Momity

Somewhere inbetween being a mom & insanity!

Where’s the manual??

When I was pregnant, the first time more than the last, I researched EVERYTHING. Safety, breastfeeding, labour, discipline, circumcision, solids, sleeping.. Whatever I could think of, any articles that lead to. If it was about babies, I read it. I found it comforting and it helped me feel more in control.

I don’t do that anymore. And I find myself thinking that I should. For toddlers now. I definitely don’t deal with certain situations (emphasis on tantrums) in a productive way. But I guess it’s just wishful thinking to expect to always be able to do that… Or is it?

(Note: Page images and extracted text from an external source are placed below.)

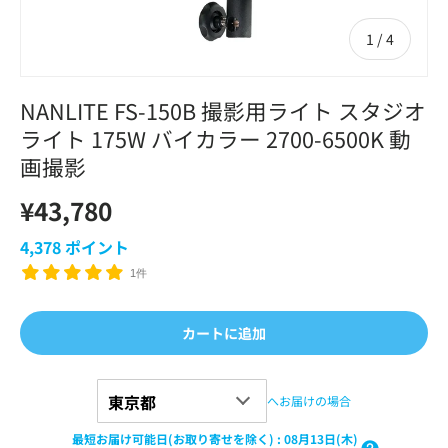
の
1
/
4
NANLITE FS-150B 撮影用ライト スタジオ
ライト 175W バイカラー 2700-6500K 動
画撮影
¥43,780
4,378
ポイント
1件
カートに追加
へお届けの場合
最短お届け可能日(お取り寄せを除く)
:
08月13日(木)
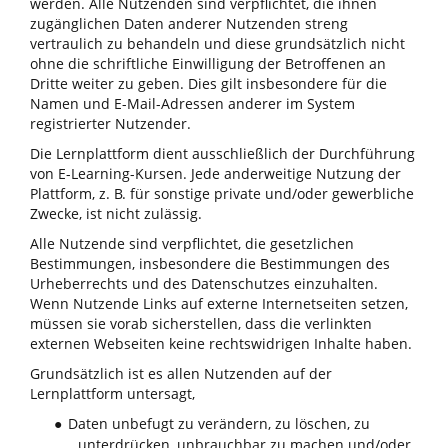
werden. Alle Nutzenden sind verpflichtet, die ihnen
zugänglichen Daten anderer Nutzenden streng
vertraulich zu behandeln und diese grundsätzlich nicht
ohne die schriftliche Einwilligung der Betroffenen an
Dritte weiter zu geben. Dies gilt insbesondere für die
Namen und E-Mail-Adressen anderer im System
registrierter Nutzender.
Die Lernplattform dient ausschließlich der Durchführung
von E-Learning-Kursen. Jede anderweitige Nutzung der
Plattform, z. B. für sonstige private und/oder gewerbliche
Zwecke, ist nicht zulässig.
Alle Nutzende sind verpflichtet, die gesetzlichen
Bestimmungen, insbesondere die Bestimmungen des
Urheberrechts und des Datenschutzes einzuhalten.
Wenn Nutzende Links auf externe Internetseiten setzen,
müssen sie vorab sicherstellen, dass die verlinkten
externen Webseiten keine rechtswidrigen Inhalte haben.
Grundsätzlich ist es allen Nutzenden auf der
Lernplattform untersagt,
Daten unbefugt zu verändern, zu löschen, zu
●
unterdrücken, unbrauchbar zu machen und/oder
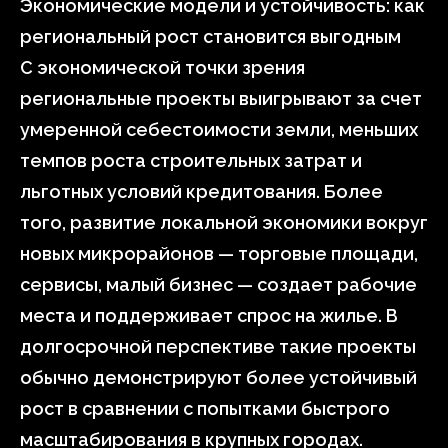
Экономические модели и устойчивость: как
региональный рост становится выгодным
С экономической точки зрения
региональные проекты выигрывают за счет
умеренной себестоимости земли, меньших
темпов роста строительных затрат и
льготных условий кредитования. Более
того, развитие локальной экономики вокруг
новых микрорайонов — торговые площади,
сервисы, малый бизнес — создает рабочие
места и поддерживает спрос на жилье. В
долгосрочной перспективе такие проекты
обычно демонстрируют более устойчивый
рост в сравнении с попытками быстрого
масштабирования в крупных городах.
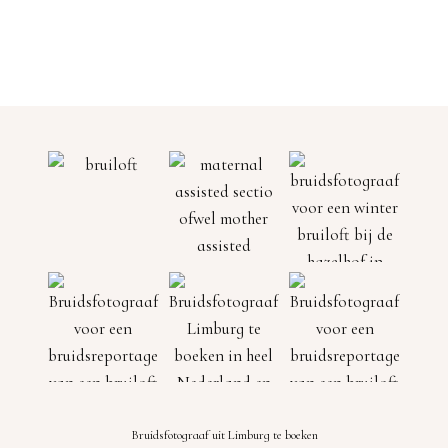
Bruidsfotograaf uit Limburg te boeken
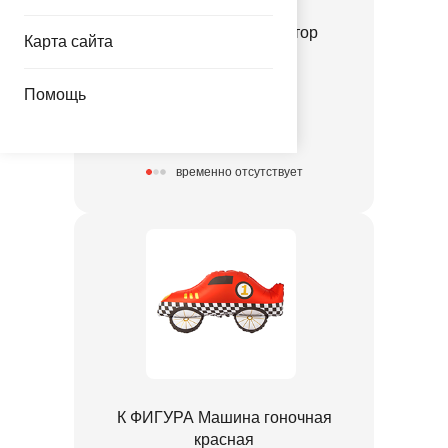
Ф М/ФИГУРА Экскаватор
Карта сайта
нарисованный
1206-1855
Помощь
41.30 руб.
временно отсутствует
К ФИГУРА Машина гоночная
красная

I knew I would be a pushover when it came to discipline. Now the hitting and throwing things when angry have gotten out of hand. And I have done what I said I wouldn’t. I give Raine a smack on the fingers if he gets too out of hand. And then I feel horribly guilty. Like I’m the worst mom in the universe and they should just lock me up and throw away the keys! I say sorry. I hug him and tell him I shouldn’t have done that, always. It still kills me. I don’t want to do it anymore. I always thought i followed more of the attatchment parenting ways. My babies have never cried it out. Raine was nursed until he was about 2 and a half. They have been stuck to my hip since birth… I never thought I would hit my child. And then I tell him “We don’t hit people.” Ha! Ridiculous. I need to find a different technique and use it consciously every time I feel it getting too much.

I don’t want to spank.

When time-out doesn’t work… What do you do?